◆ **Task requirements**
With the pictures left out, retype exactly the lines below starting at the line that contains "Privacy Policy" and ending at the line that contains "tracks is vital for".

◆ **Material for the task**
....................

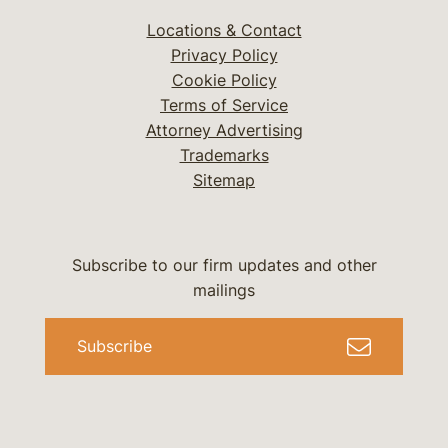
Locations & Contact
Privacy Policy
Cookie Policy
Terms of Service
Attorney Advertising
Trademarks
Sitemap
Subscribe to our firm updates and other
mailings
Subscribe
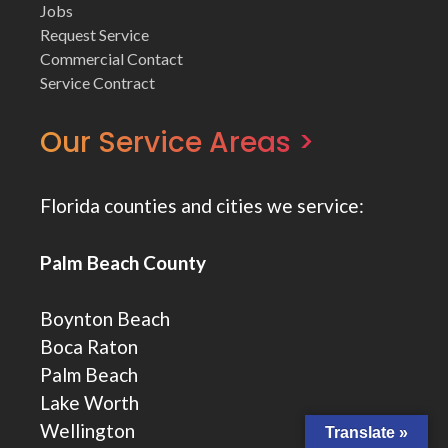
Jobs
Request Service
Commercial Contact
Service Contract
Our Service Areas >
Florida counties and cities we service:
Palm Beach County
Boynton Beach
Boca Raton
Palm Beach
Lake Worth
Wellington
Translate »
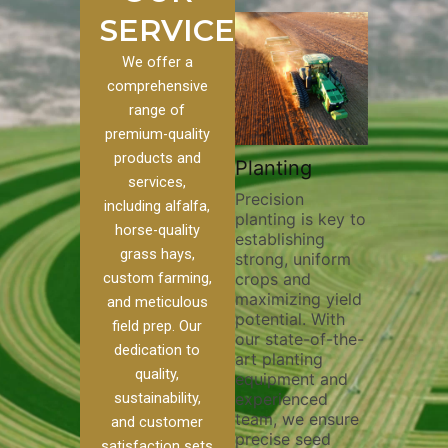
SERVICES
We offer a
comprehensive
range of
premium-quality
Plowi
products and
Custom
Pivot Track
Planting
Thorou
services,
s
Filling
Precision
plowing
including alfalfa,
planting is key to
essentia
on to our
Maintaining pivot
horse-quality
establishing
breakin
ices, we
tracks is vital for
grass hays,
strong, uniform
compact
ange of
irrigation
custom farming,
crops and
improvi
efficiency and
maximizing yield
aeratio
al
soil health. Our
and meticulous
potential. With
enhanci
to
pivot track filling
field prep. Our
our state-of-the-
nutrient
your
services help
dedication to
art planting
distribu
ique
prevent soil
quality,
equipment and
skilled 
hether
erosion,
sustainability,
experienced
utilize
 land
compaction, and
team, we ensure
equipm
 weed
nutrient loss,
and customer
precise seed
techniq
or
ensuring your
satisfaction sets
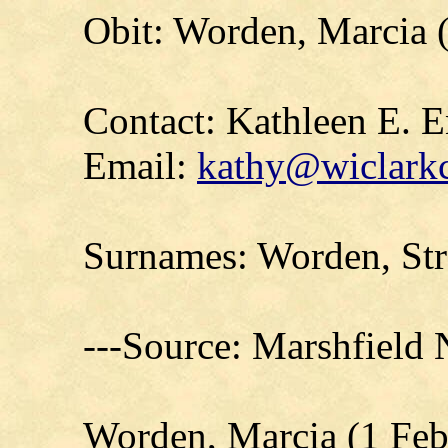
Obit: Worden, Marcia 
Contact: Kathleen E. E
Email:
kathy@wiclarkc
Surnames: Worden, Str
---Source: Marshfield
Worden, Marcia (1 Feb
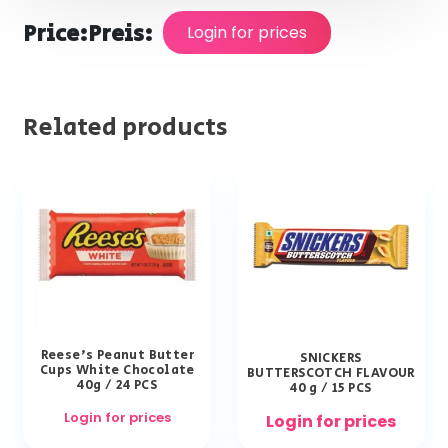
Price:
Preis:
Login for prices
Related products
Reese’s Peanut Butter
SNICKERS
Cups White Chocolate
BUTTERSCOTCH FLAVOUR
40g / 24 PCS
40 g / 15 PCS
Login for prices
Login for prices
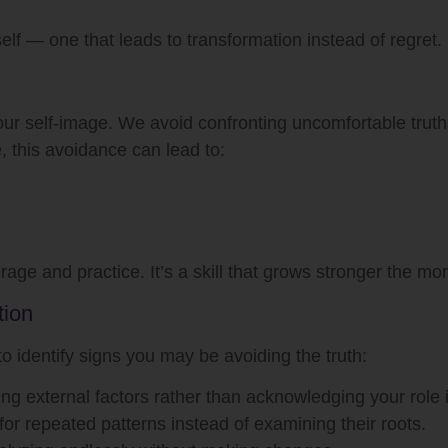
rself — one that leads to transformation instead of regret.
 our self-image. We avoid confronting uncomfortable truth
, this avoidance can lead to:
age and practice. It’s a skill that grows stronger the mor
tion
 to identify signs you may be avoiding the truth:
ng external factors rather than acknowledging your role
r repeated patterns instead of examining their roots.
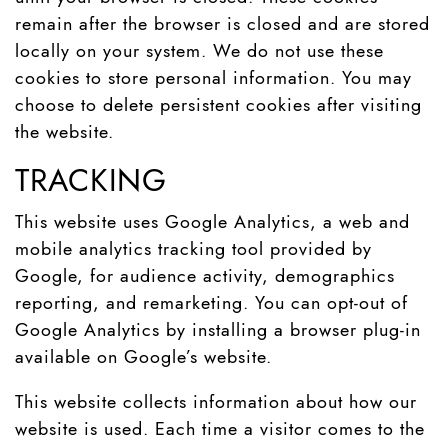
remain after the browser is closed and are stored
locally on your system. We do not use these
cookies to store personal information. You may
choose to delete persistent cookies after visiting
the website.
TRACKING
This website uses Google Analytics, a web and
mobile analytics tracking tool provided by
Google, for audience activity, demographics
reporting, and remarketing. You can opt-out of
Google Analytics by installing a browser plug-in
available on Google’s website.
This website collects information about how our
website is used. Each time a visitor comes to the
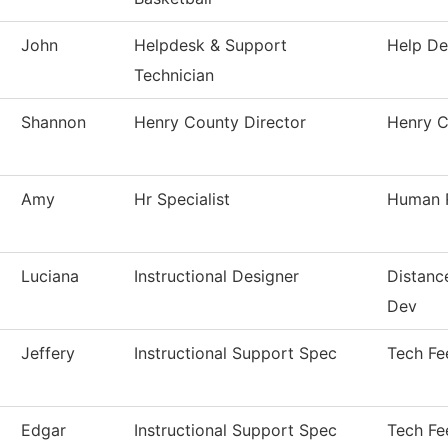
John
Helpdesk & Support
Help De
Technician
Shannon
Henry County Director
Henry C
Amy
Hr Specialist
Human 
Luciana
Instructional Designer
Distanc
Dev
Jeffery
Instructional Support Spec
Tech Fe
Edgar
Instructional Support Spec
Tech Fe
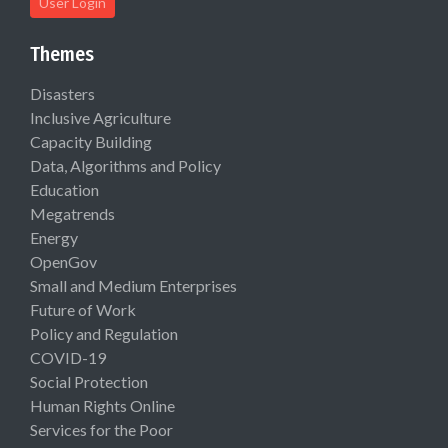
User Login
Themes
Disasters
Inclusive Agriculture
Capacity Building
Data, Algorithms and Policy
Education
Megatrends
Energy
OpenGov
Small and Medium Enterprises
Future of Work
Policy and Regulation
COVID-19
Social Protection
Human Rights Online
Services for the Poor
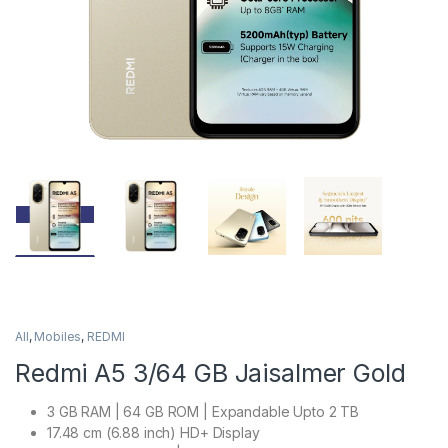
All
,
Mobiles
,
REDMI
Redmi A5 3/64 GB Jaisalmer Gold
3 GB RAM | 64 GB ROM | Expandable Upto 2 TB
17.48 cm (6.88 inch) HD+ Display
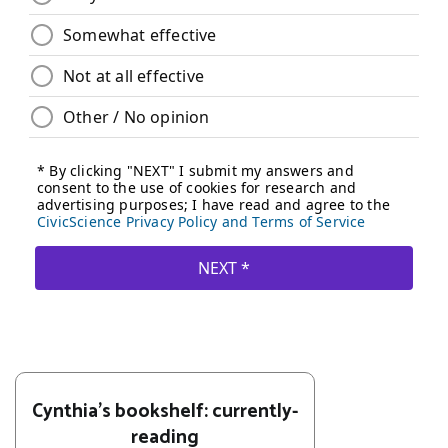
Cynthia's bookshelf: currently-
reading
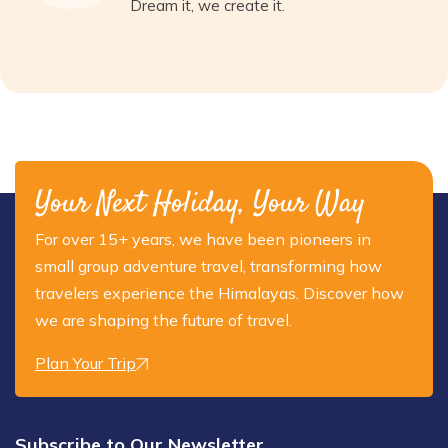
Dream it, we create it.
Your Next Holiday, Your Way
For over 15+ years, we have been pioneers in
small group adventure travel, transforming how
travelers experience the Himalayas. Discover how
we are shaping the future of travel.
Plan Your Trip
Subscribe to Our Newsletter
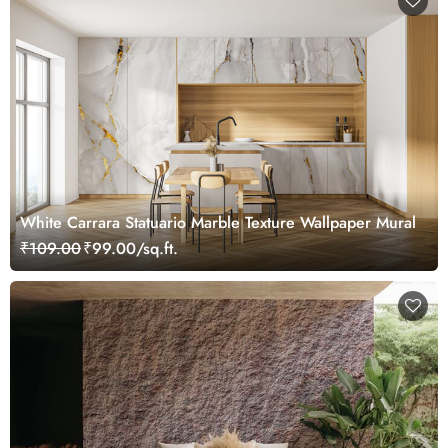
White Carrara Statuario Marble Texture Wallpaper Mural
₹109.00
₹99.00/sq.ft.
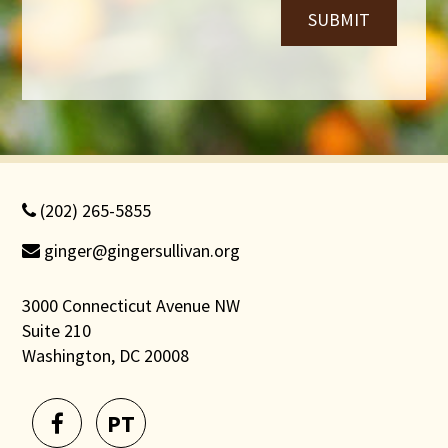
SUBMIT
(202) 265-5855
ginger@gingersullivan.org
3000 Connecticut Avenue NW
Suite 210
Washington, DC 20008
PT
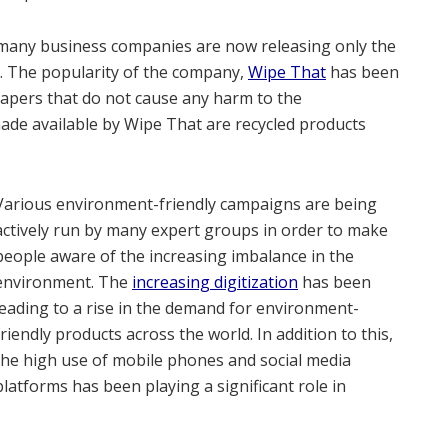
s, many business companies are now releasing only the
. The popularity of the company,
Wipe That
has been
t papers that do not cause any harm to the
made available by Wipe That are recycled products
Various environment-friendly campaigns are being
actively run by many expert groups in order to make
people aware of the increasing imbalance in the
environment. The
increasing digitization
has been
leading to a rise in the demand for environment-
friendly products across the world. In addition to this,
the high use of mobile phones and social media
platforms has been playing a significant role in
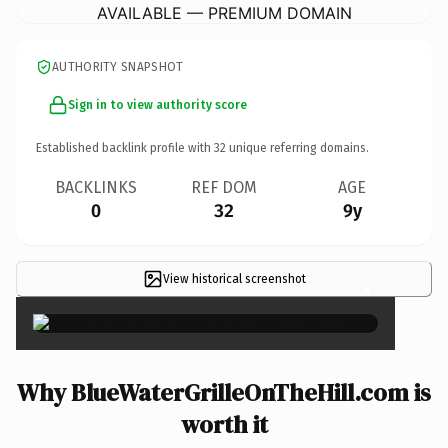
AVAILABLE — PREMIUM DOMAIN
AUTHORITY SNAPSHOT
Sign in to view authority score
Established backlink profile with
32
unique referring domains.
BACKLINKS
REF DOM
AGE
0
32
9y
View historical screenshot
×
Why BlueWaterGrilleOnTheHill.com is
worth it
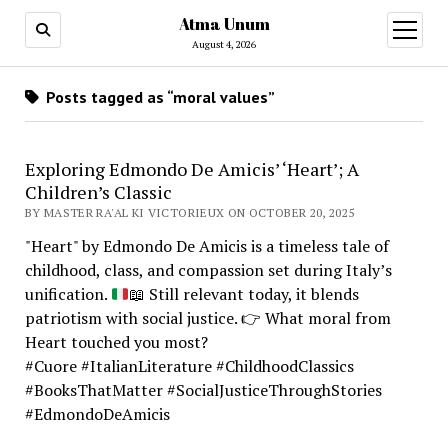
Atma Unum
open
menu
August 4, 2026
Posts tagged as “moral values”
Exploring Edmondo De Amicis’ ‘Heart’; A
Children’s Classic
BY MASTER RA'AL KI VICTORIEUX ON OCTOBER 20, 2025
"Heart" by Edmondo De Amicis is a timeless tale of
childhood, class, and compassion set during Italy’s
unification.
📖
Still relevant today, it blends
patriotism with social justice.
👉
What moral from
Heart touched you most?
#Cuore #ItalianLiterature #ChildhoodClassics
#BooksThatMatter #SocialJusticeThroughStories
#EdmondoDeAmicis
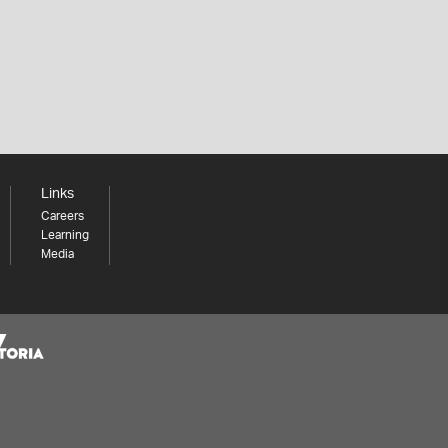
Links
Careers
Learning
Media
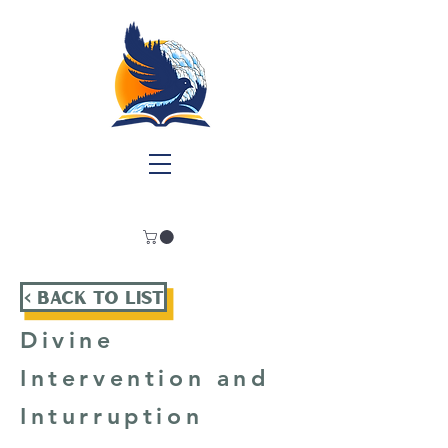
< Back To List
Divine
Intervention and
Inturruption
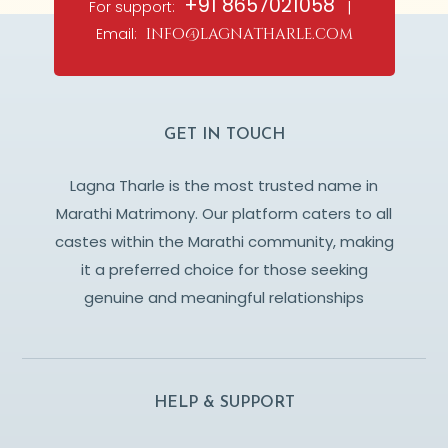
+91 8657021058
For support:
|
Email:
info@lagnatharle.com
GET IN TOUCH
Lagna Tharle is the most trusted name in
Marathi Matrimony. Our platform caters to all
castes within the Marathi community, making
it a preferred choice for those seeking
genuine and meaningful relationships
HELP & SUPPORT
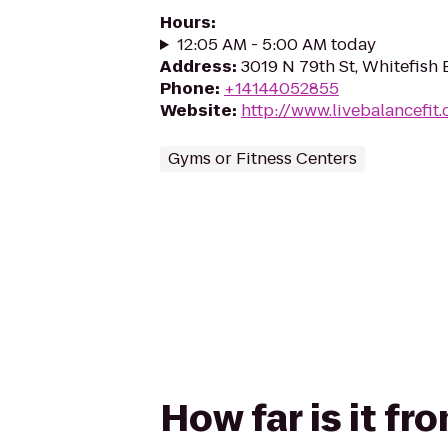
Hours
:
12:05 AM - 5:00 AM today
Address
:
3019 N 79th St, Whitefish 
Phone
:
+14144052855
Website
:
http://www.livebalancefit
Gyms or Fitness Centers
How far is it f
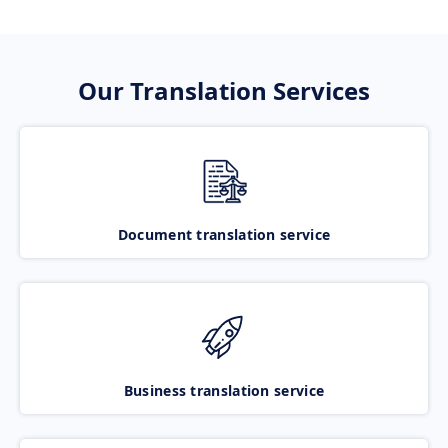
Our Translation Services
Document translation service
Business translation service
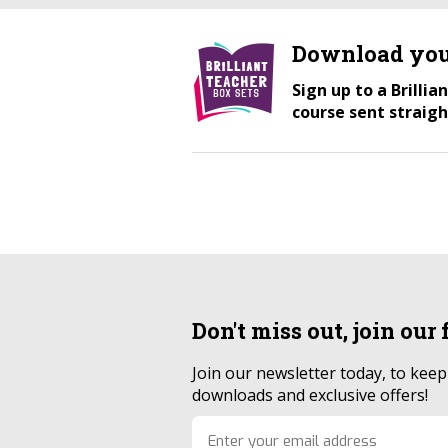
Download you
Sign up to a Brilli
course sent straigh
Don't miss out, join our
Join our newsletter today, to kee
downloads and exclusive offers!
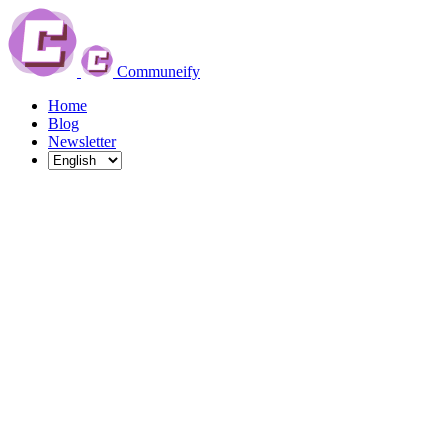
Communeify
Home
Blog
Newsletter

....................

◆ **Result for this exercise**
Privacy Policy
Cookie Policy
Terms of Service
Attorney Advertising
Trademarks
Sitemap
Subscribe to our firm updates and other
mailings
Subscribe
Jobs
Request Service
Commercial Contact
Service Contract
Our Service Areas >
Florida counties and cities we service:
Palm Beach County
Boynton Beach
Boca Raton
Palm Beach
Lake Worth
Wellington
Translate »
SERVICES
We offer a
comprehensive
range of
premium-quality
Plowi
products and
Custom
Pivot Track
Planting
Thorou
services,
s
Filling
Precision
plowing
including alfalfa,
planting is key to
essentia
on to our
Maintaining pivot
horse-quality
establishing
breakin
ices, we
tracks is vital for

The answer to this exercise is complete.